The catch is that fonts can only be installed via a configuration profile, a janky bit of XML designed to allow companies to load settings onto their employees’ devices, like VPN credentials or secret Wi-Fi settings. But no matter how janky it is, installing fonts onto an iPhone is one of those things that seems miraculous that it’s possible at all.

My most common font need is probably exactly what whoever designed this feature had in mind: Adobe has a custom typeface, Adobe Clean, that we use for all in-house communications, and I need it installed in order to make Keynote presentations or other documents. Loading Adobe Clean is on my checklist of things to do when setting up a fresh iOS install, right after downloading Dropbox and 1Password.

At this point, I’ve had to install enough fonts onto enough new (or restored) iOS devices to have developed a decent workflow around it:

I’m not an enterprise, so I use an app called AnyFont to automate making and installing profiles from OpenType font files.

AnyFont sets itself as an Open In… handler for most font formats, such as TTF, OTF, and even collection file types like OTC. It also handles zip files: if you pass it an archive file that contains one or more fonts, it’ll automatically extract the fonts, copy them into itself, and discard everything else. This is handy because doing Open In… on each font in a family is really annoying.

I have a Dropbox folder full of zip files each containing a typeface I want to install on my iOS devices.
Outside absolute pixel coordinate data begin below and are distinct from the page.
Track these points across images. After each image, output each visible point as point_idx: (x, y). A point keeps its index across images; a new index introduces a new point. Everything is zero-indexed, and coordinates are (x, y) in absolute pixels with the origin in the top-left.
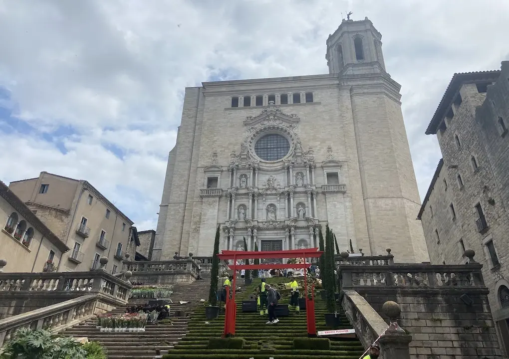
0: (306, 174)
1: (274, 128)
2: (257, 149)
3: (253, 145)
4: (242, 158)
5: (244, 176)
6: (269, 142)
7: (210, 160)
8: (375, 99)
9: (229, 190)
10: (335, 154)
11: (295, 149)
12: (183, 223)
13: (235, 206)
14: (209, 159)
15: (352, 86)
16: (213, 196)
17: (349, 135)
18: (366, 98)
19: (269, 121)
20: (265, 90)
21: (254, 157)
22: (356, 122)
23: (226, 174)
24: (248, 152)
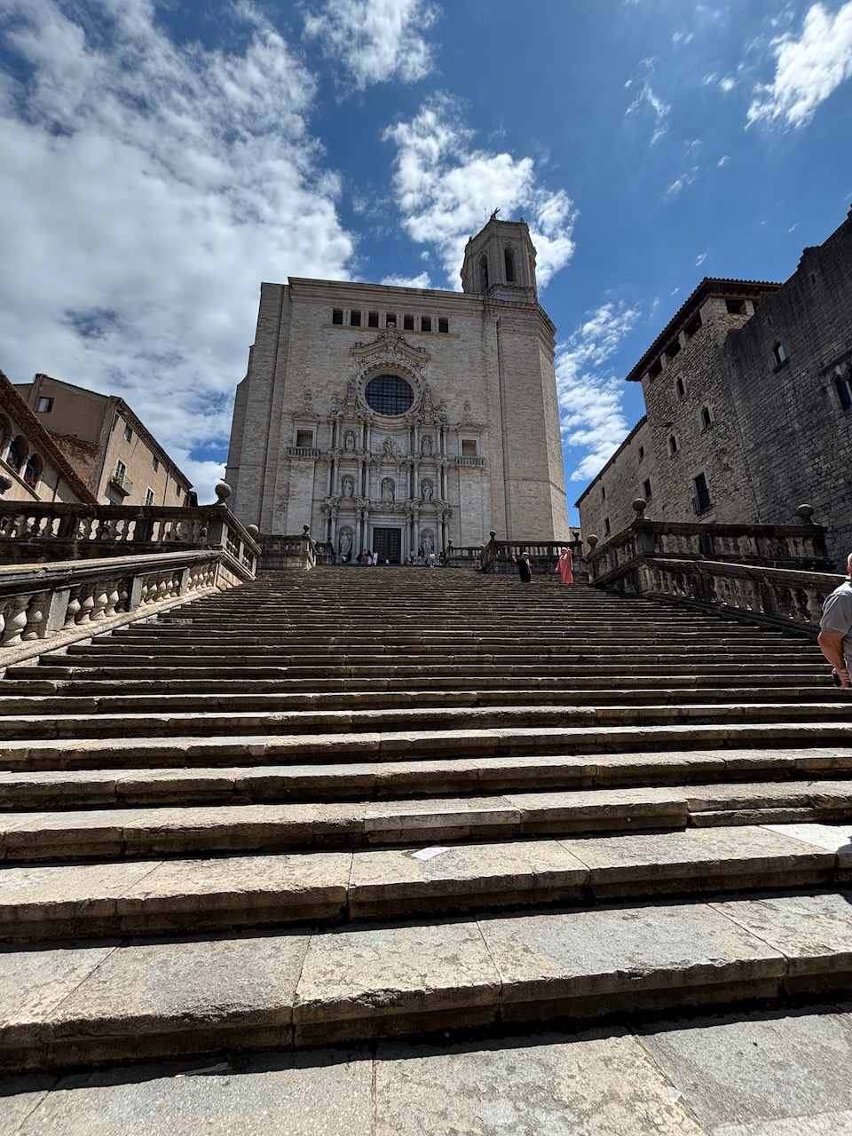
0: (436, 439)
1: (393, 365)
2: (369, 395)
4: (348, 406)
5: (350, 433)
8: (527, 341)
9: (330, 453)
10: (474, 415)
11: (422, 401)
12: (262, 495)
13: (338, 476)
14: (299, 401)
15: (500, 317)
16: (306, 460)
17: (493, 390)
18: (517, 338)
19: (387, 354)
20: (382, 305)
21: (364, 405)
22: (502, 371)
23: (324, 428)
24: (357, 397)
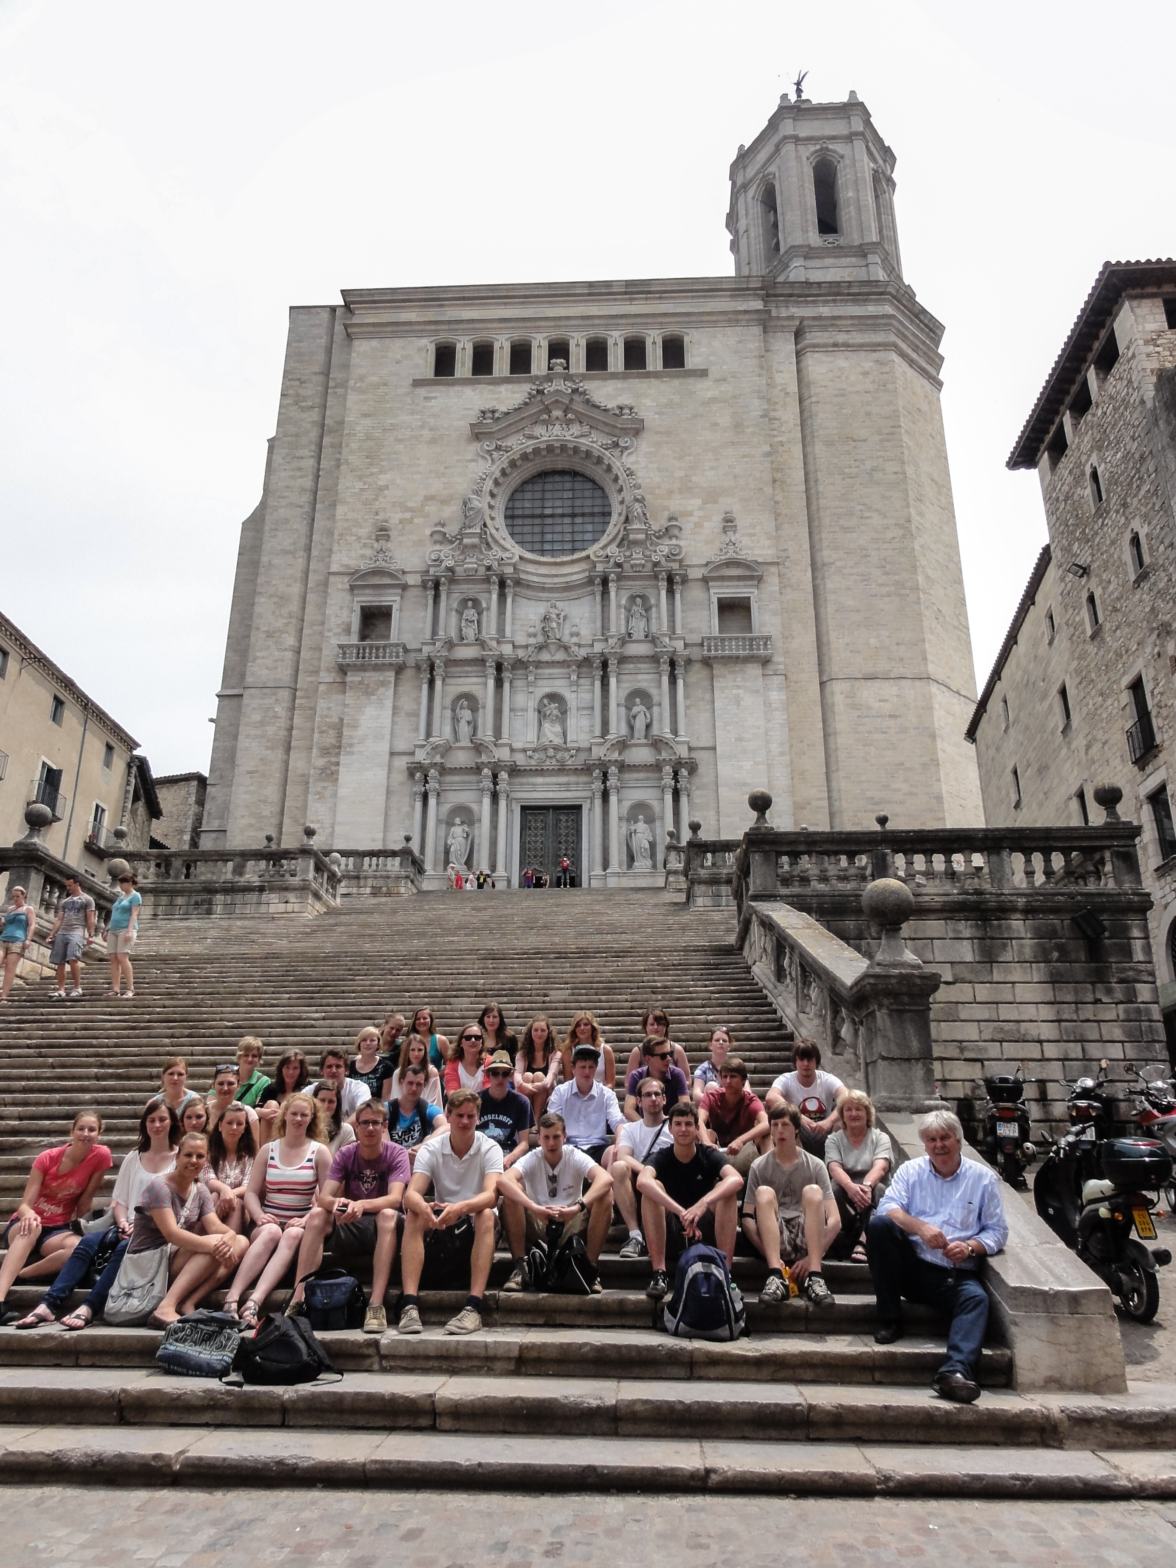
0: (658, 601)
1: (563, 448)
3: (500, 503)
4: (466, 546)
5: (470, 603)
6: (548, 495)
7: (368, 552)
8: (868, 365)
9: (426, 649)
10: (746, 541)
11: (627, 520)
12: (288, 749)
13: (443, 698)
14: (365, 545)
15: (802, 319)
16: (377, 668)
17: (789, 481)
18: (842, 361)
19: (550, 427)
20: (538, 324)
21: (502, 542)
22: (809, 438)
23: (416, 597)
24: (485, 525)
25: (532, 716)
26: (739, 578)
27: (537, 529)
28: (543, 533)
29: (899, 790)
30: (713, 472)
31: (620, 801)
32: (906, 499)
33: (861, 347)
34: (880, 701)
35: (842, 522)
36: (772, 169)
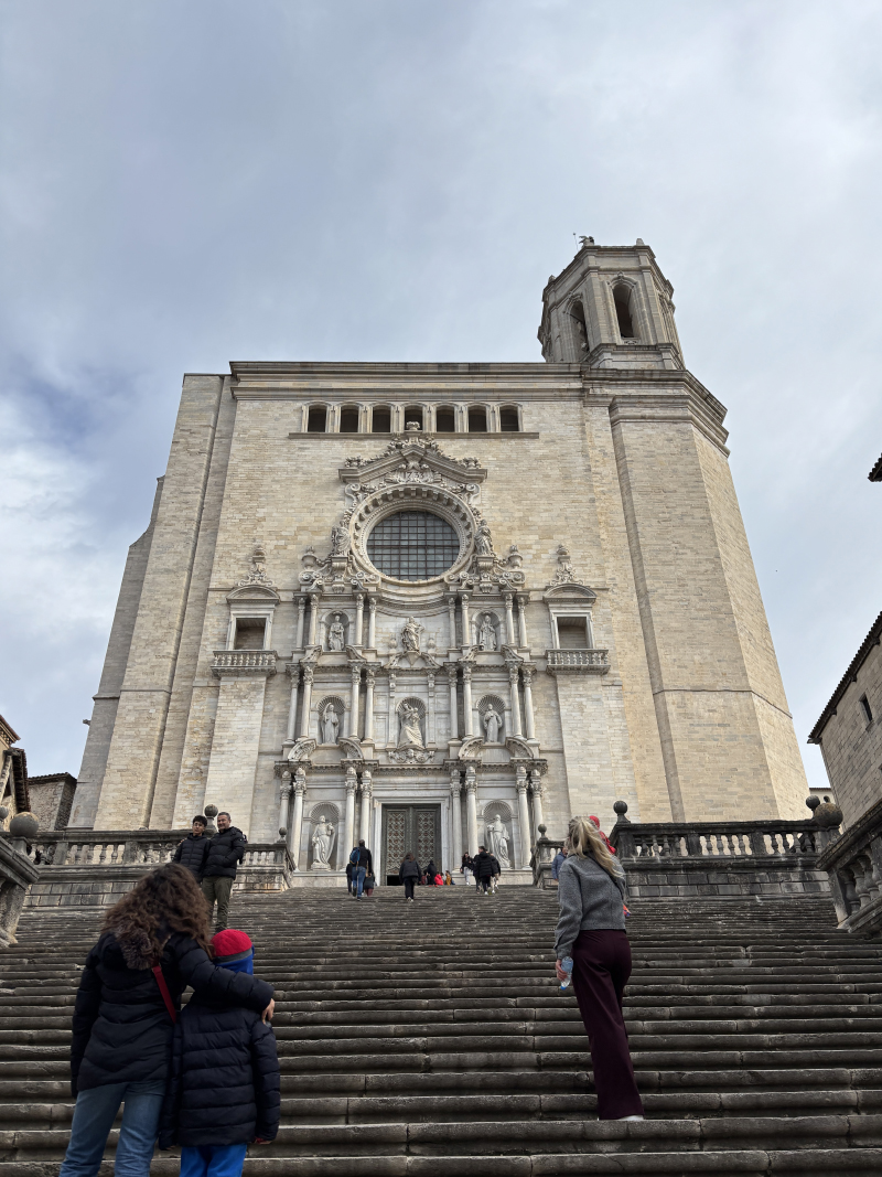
0: (506, 617)
1: (418, 492)
2: (374, 547)
3: (364, 536)
4: (335, 569)
5: (338, 618)
6: (404, 530)
7: (244, 572)
8: (671, 434)
10: (578, 570)
13: (311, 701)
15: (615, 397)
16: (250, 673)
17: (612, 523)
18: (649, 429)
19: (407, 475)
20: (396, 394)
21: (365, 566)
22: (626, 489)
23: (287, 611)
24: (351, 552)
25: (393, 720)
26: (575, 601)
27: (395, 558)
28: (400, 561)
29: (736, 793)
30: (546, 514)
31: (477, 800)
32: (714, 539)
33: (665, 418)
34: (709, 711)
35: (660, 557)
36: (579, 291)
Some of these I’ve edited down to just the basic four styles: regular, italic, bold, and bold italic. Others, like Adobe Clean, are expansive families consisting of over a dozen fonts. Then there are humongous super-families like Input, that not only have multiple weights, but also come in a variety of widths (narrow, condensed, extended) or styles (serif, sans, mono). These I like to split up into multiple, smaller zip packages, not all of which I’ll install. But I’ll often make a zip of any new fonts I acquire in case I should want to install them.

From the Dropbox app, I can open my font zip files in AnyFont. Once that’s done, I select all the fonts from a family, click Install, and follow the steps to install them as a device profile. I’ll do this for every font family I use a lot, on every device I have.

A word about licensing

Depending on the foundry/vendor and the license you bought, you may be able to install fonts on all of your devices for your own use, or you may need to buy a license for every computer, phone, or tablet where the font is to be used. For purposes of font licensing, unless the foundry says otherwise, a phone should be considered the same thing as a laptop.

One example of a foundry that does otherwise: Hoefler & Co not only allow unlimited installs onto iOS devices, you can even install any purchased H&Co fonts onto your device directly from their website.

Another example: the font vendor MyFonts (part of the Monotype family of type businesses) also offers direct iOS installs. It’s implied you can use their fonts on unlimited mobile devices within the same license you already bought, but when in doubt, check the license agreement you accepted when you bought the fonts.

Some foundries offer “mobile app licenses”; these refer to publishing a font in an app you’re making, a process known as embedding the fonts. Embedding fonts is not the same thing as using them. Embedding allows app makers to make fonts available for their users, whereas normal licenses cover you making a font available for yourself.